Unreachable Servers

I noticed over the weekend that my servers kept getting scaled down to 0, despite having the following in my configuration under [[services]]

  auto_stop_machines = true
  auto_start_machines = true
  min_machines_running = 1
  primary_region = "SJC"

I decided to remove the auto scaling from my configuration and redeploy, and now my servers are unreachable despite every build succeeding and the dashboard saying everything is up. I also attempted to manually scale down to 0 and back to 1 to try and clear anything that might have been left behind from an earlier build, and it is still unreachable. I’m at a loss as to what to do since everything looks fine from the outside but it is clearly not. Everything was working fine for month before this weekend.

Hi bpancost,
We’re having issues with routing, as a result of some internal components going down. We’re updating our status page to more accurately reflect the issue.

Any updates on that update? My app hasn’t been accessible since a deploy about 30 minutes ago. Basic health check fails, restarting does nothing, destroying and recreating the machine does nothing.

ffs this is absurd. I did a deploy and now I’m down… IF YOU’RE DOWN DONT LET ME DEPLOY AND SAY WHY.

I’m migrating to ECS tomorrow, this is absurd that it’s taken literally HOURS to get your service back online.

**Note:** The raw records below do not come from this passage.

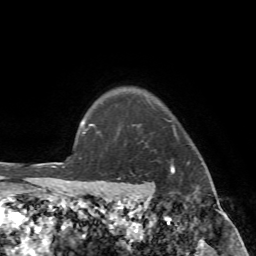
Breast MRI (dynamic contrast-enhanced), one axial slice; slice 64 of 72 in the series (ordered by position); cropped to one breast; dynamic contrast-enhanced series, time point 2 of 7 at this slice position (early post-contrast); 1.5 T; TE 4.2 ms, TR 8.7 ms; 2.2 mm slice thickness; 256 × 256 image matrix. Female patient.
Annotated regions visible in this slice (semi-automatic segmentation, software-assisted and operator-edited):
- enhancing-tissue mask used for the functional tumour volume (all voxels passing the contrast-enhancement thresholds inside the analysis volume; usually the tumour): bounding box [x1, y1, x2, y2] px = [89, 121, 216, 196]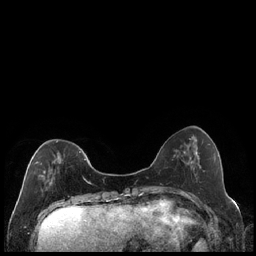
Breast MRI (dynamic contrast-enhanced), one axial slice. Position 61 of 240 along the scan axis. Dynamic contrast-enhanced series, time point 2 of 7 at this slice position (early post-contrast). 1.5 T. TE 1.9 ms, TR 4.2 ms. 256 × 256 image matrix. Female patient.
Outlined on this slice (semi-automatically segmented with operator editing):
- enhancing-tissue mask used for the functional tumour volume (all voxels passing the contrast-enhancement thresholds inside the analysis volume; usually the tumour): box from (x=34, y=140) to (x=89, y=184) px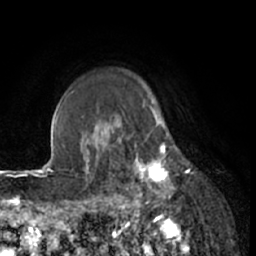
Breast MRI (dynamic contrast-enhanced), one axial slice; slice 53 of 66 in the series (ordered by position); cropped to one breast; dynamic contrast-enhanced series, time point 2 of 7 at this slice position (early post-contrast); 1.5 T; TE 3 ms, TR 6.2 ms; 2.4 mm slice thickness; 256 × 256 image matrix. Female patient.
Annotated regions visible in this slice (semi-automatically segmented with operator editing):
- enhancing-tissue mask used for the functional tumour volume (all voxels passing the contrast-enhancement thresholds inside the analysis volume; usually the tumour): box from (x=111, y=122) to (x=178, y=208) px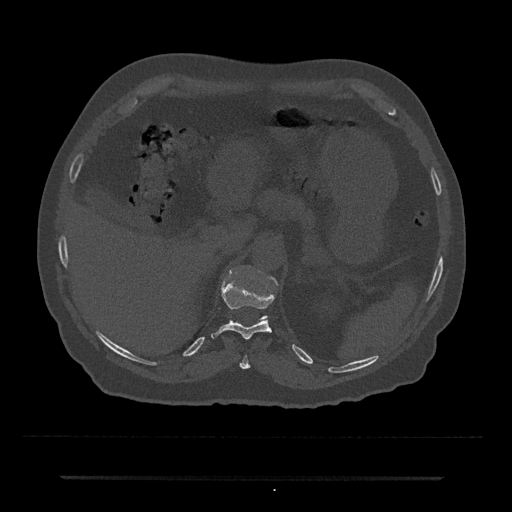
CT including the spine, one axial slice. Position 176 of 797 along the scan axis. 120 kVp. Bone window (W 1800 / L 400 HU). 0.5 mm slice thickness. 512 × 512 image matrix, field of view 437 × 437 mm. Male patient, age 69 years. From the clinical record (not read from this slice): primary cancer: prostate.
Annotated regions visible in this slice (semi-automatically segmented with operator editing):
- T10 vertebra: bounding box [x1, y1, x2, y2] px = [240, 356, 251, 369]
- T11 vertebra: [211, 279, 275, 339]
- T12 vertebra: [262, 277, 278, 319]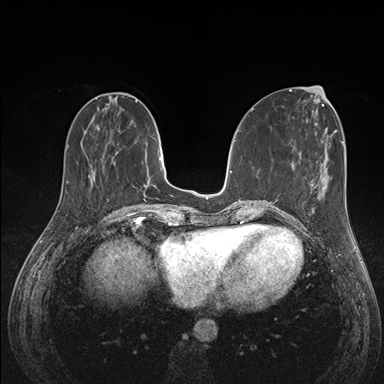
Breast MRI (dynamic contrast-enhanced), one axial slice. Slice 51 of 176 in the series (ordered by position). Dynamic contrast-enhanced series, time point 2 of 7 at this slice position (early post-contrast). 1.5 T. TE 1.5 ms, TR 4.1 ms. 384 × 384 image matrix. Female patient.
Outlined on this slice (semi-automatic segmentation, software-assisted and operator-edited):
- enhancing-tissue mask used for the functional tumour volume (all voxels passing the contrast-enhancement thresholds inside the analysis volume; usually the tumour): box from (x=289, y=177) to (x=324, y=227) px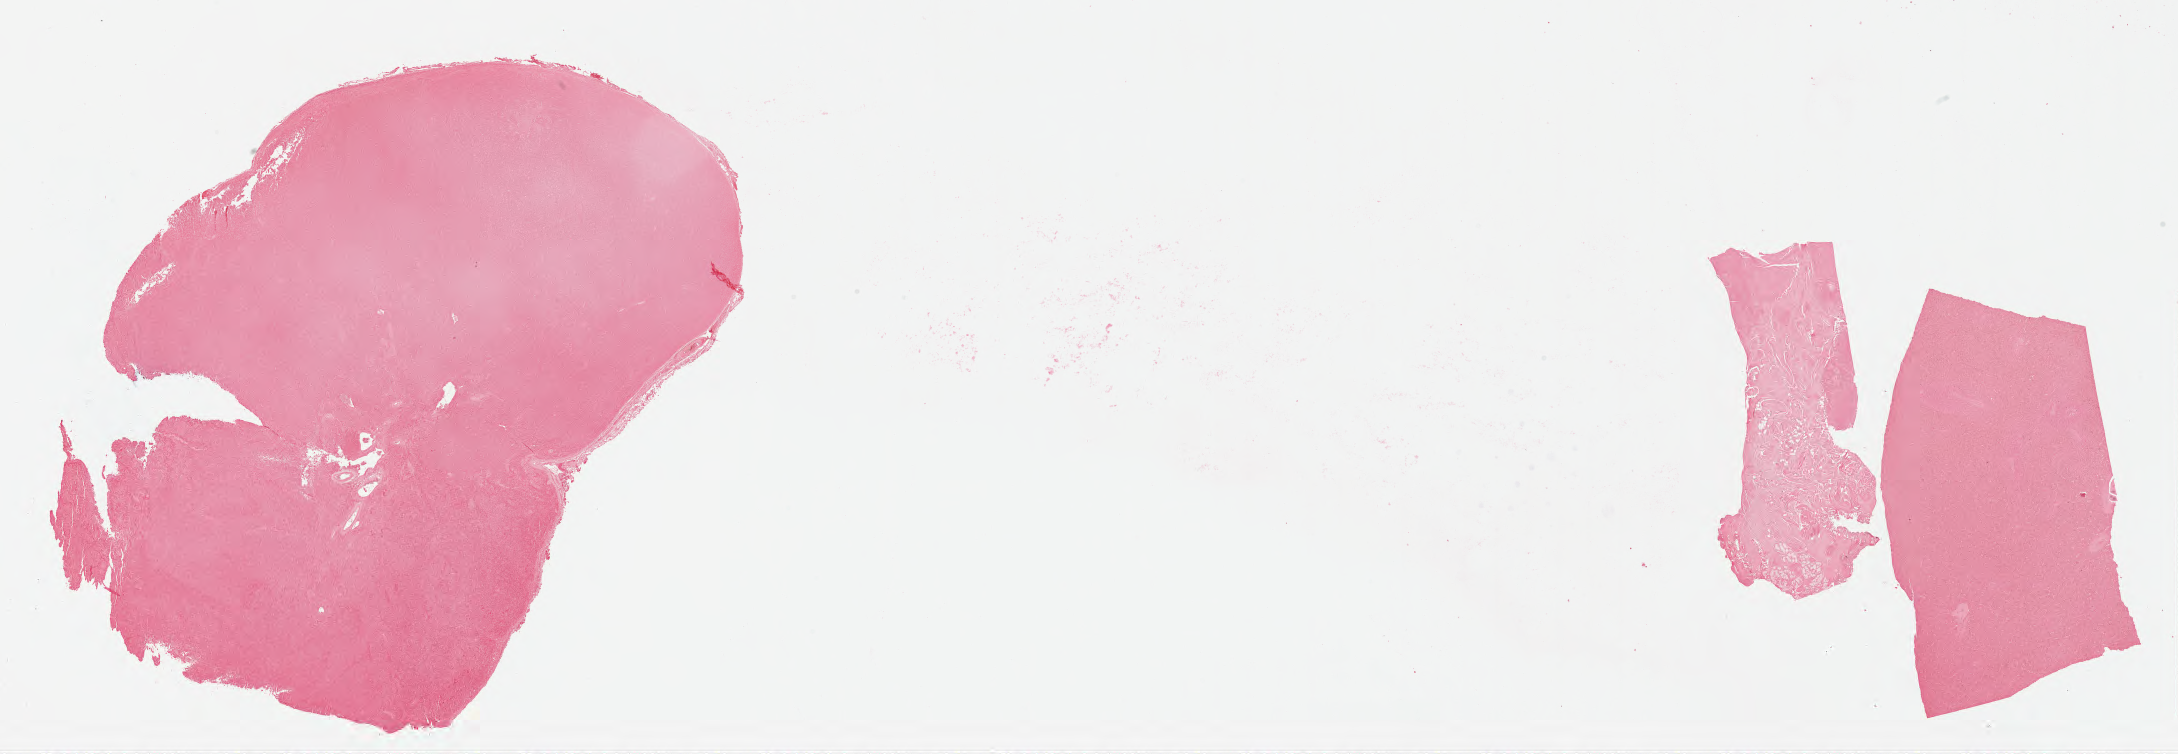
Whole-slide image, Epstein–Barr virus-encoded RNA (EBER) in-situ hybridisation — low-resolution overview of the scanned area, about 35.2 x 12.2 mm; tumor tissue; site: lymph node. Patient: male, aged 32.
Histologic diagnosis: Diffuse large B-cell lymphoma, NOS.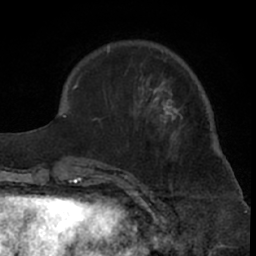
Breast MRI (dynamic contrast-enhanced), one axial slice. Slice 20 of 66 in the series (ordered by position). Cropped to one breast. Dynamic contrast-enhanced series, time point 2 of 7 at this slice position (early post-contrast). 1.5 T. TE 3 ms, TR 6.2 ms. 2.4 mm slice thickness. 256 × 256 image matrix. Female patient.
Annotated regions visible in this slice (semi-automatic segmentation, software-assisted and operator-edited):
- enhancing-tissue mask used for the functional tumour volume (all voxels passing the contrast-enhancement thresholds inside the analysis volume; usually the tumour): box from (x=99, y=46) to (x=183, y=181) px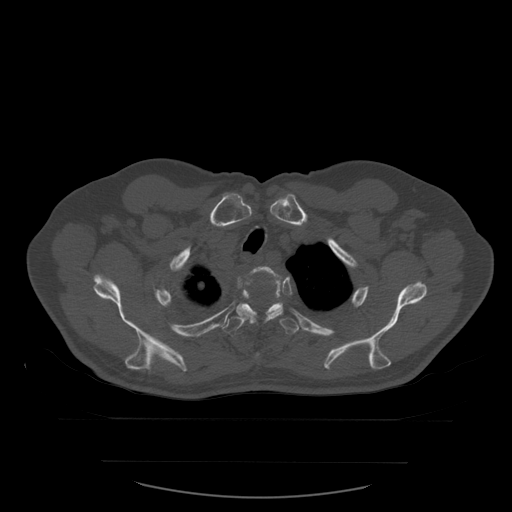
CT including the spine, one axial slice. Position 454 of 590 along the scan axis. Bone window (W 1800 / L 400 HU). 1.25 mm slice thickness. 512 × 512 image matrix. Patient age 71 years. From the clinical record (not read from this slice): primary cancer: lung.
Outlined on this slice (semi-automatically segmented with operator editing):
- T2 vertebra: bounding box (x1, y1, x2, y2) in pixels: (252, 267, 282, 280)
- T3 vertebra: (236, 277, 284, 321)
- T4 vertebra: (222, 295, 300, 337)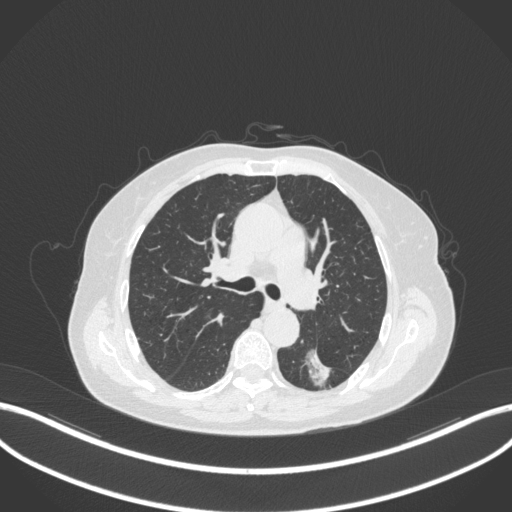
Chest CT, one axial slice. Slice 190 of 352 in the series (ordered by position). Reconstruction kernel B31f. 120 kVp. Lung window (W 1500 / L -600 HU). 1 mm slice thickness. 512 × 512 image matrix. Patient: female, 70 years. From the clinical record (not read from this slice): clinical TNM (as recorded): T1c N0 M0.
Structures marked on this image (rectangle marked by the reading radiologist):
- lung tumour (recorded histology: adenocarcinoma): bounding box <303,346,333,393> (left, top, right, bottom; pixels)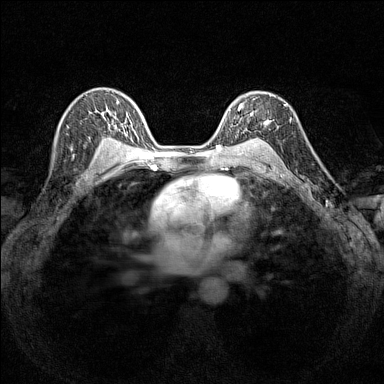
Breast MRI (dynamic contrast-enhanced), one axial slice; position 101 of 160 along the scan axis; dynamic contrast-enhanced series, time point 2 of 7 at this slice position (early post-contrast); 1.5 T; TE 1.8 ms, TR 5 ms; 1 mm slice thickness; 384 × 384 image matrix. Female patient.
Structures marked on this image (semi-automatically segmented with operator editing):
- enhancing-tissue mask used for the functional tumour volume (all voxels passing the contrast-enhancement thresholds inside the analysis volume; usually the tumour): bounding box (x1, y1, x2, y2) in pixels: (230, 94, 271, 140)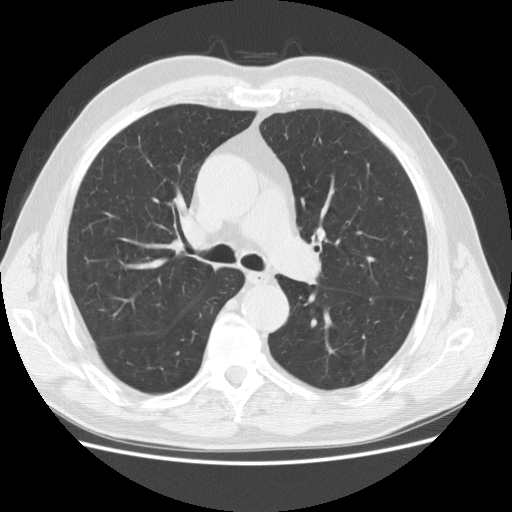
Chest CT (low-dose screening protocol), one axial image. Baseline screening round. Lung window (W 1500 / L -600 HU). 2.5 mm slice thickness. Slice 62 of 155 in the series. Male, age 73 years at enrolment. Current smoker at enrolment.
Expert reader's lesion annotation, bounding box [x1, y1, x2, y2] px = [348, 286, 400, 322]. No non-calcified nodule or mass ≥4 mm was recorded by the screening reader at this exam. Later outcome: lung cancer diagnosed 536 days after this screen — adenocarcinoma, NOS, left lower lobe, poorly differentiated (G3), stage IIA (AJCC 6th edition), 12 mm at pathology.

I’m relying to my own comment here because I’m frankly unsure whats going on, the status page says that app logs are delayed, but my entire app is down. Can you please clarify that these events are related?

This is not how you communicate an outage in 2024.

I believe they are related. I’m experiencing the same thing as you: app down ever since a deploy that occurred during the incident. I’m similarly frustrated that 1) I was able to deploy when it’s impossible to bring the new machine back up, and 2) that the status page is so unclear about what’s going on, whether progress is being made, etc.

Yeah this is really unfortunate. I had some people raise an eyebrow at me when I said i was going to use Fly, now I’m getting it.

Well at least my servers are back up at this point. What is left I suppose is that my last machine kept stopping despite the configuration clearly indicating that one machine should always be left online.

I redeployed to get rid of the auto scaling since it kept turning off all of my machines, but now my servers are unreachable. This is truly unbearable to have major outages for hours 2 days in a row.

Hello everyone,

Most of the issues in raised in this thread seem attributable to the DDoS which we were suffering this week; more details here. I don’t however want to overlook the issue raised in the initial post, where the autoscaling feature was not working.

Autoscaling should be reliable and it sounds like you were having issues before the DDoS began. If you would like to talk more about what you’re facing I’d be happy to investigate if you’re still having autoscaling trouble.